Теперь всё было не так. Я лежала спиной к окну, чтобы не видеть ни белого света, ни синего неба, ни звёзд, при мерцании которых ещё совсем недавно мне так хорошо мечталось о любимом.
В последующие дни в нашей комнате надолго воцарилась тишина.
Мои девчонки мало говорили. Они понимали, что все серьёзные разговоры, будь то об учёбе, о государственных экзаменах, о чём-либо или о ком-либо, были слишком болезненные для меня, а остальные – неуместны в этих обстоятельствах. Любая тема разговора почему-то сводилась к "верёвке", на которой повесилась жертва, а как принято, в доме повесившегося человека не говорят о верёвке – вот так мы все и молчали.
Я продолжала жить, но мысль об уходе из жизни не оставляла меня – она постоянно преследовала меня.
ГЛАВА 8. ОБМАН СУДЬБЫ
Как-то незадолго до описываемых событий я узнала, что тела людей, покончивших жизнь самоубийством, не хоронят на общем кладбище рядом с другими усопшими, а выносят их могилы за ограду кладбищенской территории.

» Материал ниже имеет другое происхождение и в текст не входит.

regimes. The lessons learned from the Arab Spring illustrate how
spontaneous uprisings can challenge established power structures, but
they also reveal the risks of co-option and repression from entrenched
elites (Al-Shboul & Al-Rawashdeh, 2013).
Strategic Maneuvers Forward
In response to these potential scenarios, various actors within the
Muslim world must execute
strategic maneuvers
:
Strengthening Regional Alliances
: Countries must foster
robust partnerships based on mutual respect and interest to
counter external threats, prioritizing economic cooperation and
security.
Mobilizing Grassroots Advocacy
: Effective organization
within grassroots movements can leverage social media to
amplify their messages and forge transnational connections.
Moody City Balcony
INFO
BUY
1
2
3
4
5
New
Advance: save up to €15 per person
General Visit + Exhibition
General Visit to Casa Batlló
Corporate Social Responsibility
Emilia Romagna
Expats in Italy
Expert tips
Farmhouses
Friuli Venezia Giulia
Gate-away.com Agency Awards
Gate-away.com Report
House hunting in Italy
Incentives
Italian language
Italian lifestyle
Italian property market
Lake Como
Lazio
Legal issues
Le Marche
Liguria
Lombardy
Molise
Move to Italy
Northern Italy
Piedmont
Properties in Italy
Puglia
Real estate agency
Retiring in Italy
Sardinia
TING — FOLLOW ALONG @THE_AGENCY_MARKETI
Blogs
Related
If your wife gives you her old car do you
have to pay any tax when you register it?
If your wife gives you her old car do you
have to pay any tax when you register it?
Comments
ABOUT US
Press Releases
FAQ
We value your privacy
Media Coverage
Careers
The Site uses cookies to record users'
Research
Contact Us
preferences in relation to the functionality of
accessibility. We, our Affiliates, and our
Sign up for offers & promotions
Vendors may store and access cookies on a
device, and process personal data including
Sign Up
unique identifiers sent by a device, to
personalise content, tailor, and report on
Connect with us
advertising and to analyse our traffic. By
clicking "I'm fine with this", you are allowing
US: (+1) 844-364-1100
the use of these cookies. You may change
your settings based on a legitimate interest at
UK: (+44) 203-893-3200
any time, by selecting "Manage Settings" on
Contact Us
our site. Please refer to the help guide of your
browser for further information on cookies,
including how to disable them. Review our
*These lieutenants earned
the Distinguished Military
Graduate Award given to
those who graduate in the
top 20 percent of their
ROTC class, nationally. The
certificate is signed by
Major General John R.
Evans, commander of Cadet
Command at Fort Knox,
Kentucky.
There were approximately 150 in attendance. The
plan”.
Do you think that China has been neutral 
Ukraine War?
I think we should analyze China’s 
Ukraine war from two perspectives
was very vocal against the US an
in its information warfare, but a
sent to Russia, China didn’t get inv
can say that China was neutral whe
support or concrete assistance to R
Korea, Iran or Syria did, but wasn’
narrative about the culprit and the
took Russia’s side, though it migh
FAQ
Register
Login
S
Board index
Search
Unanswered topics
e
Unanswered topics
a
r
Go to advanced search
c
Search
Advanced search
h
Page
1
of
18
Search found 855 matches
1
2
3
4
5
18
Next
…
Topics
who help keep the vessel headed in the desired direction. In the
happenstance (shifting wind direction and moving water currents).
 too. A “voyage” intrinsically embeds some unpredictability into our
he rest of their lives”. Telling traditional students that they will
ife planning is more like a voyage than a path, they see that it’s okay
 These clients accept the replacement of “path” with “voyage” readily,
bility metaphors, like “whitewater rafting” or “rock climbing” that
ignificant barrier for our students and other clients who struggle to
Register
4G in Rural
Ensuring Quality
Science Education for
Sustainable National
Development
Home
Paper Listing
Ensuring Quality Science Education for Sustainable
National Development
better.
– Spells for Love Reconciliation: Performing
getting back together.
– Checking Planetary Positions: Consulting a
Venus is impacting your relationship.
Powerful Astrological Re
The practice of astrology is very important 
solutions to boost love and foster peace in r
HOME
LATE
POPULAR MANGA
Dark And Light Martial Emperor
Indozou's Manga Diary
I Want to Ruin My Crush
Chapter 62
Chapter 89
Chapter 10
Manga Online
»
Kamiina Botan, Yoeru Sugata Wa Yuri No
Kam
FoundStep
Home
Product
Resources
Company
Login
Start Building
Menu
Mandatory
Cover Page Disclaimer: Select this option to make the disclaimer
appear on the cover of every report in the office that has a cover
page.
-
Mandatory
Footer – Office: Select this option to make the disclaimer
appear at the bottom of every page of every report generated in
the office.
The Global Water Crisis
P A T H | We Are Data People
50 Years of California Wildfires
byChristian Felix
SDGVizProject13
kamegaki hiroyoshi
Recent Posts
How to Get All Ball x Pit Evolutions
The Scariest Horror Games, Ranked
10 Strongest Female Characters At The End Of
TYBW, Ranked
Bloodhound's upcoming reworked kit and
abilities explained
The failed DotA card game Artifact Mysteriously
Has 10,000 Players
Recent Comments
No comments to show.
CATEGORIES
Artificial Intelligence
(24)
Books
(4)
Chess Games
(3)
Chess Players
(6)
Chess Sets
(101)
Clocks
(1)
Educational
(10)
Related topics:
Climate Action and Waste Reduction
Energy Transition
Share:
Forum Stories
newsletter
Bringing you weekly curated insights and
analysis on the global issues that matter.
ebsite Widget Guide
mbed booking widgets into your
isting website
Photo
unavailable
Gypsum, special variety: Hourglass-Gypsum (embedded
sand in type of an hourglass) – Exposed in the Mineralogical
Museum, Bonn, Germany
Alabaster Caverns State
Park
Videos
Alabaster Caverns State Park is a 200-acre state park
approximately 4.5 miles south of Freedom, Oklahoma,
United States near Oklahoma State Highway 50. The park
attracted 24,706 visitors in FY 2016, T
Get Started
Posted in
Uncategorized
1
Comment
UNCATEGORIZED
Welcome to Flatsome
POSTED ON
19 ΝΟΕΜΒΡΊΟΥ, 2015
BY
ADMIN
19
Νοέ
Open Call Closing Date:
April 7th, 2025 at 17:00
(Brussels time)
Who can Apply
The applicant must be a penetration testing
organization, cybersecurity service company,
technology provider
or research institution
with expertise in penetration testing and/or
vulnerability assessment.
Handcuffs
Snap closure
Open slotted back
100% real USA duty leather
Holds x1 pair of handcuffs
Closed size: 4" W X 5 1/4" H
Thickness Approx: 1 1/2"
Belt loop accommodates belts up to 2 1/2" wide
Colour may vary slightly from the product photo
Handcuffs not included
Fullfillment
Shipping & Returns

Я только на миг представила, как в дни Пасхи и в другие дни поминания усопших, мои близкие – папа, брат с семьёй, моя тётя Маруся будут, как изгои, стоять у моей могилки, да ещё без креста и за кладбищенской оградкой, так сердце сжалось и защемило у меня от жалости к ним.
Я думаю, как раз жалость и боль за моих родных как-то повлияли на моё решение уйти из жизни другим путём. А мысль о том, какое горе причинит моим близким людям сама смерть моя, а не способ ухода из жизни, тогда ещё не достучалась до моего сознания. Да это и понятно, я мало что соображала и понимала в те дни, я жила не головой и умом, а эмоциями и растерзанным кровоточащим сердцем.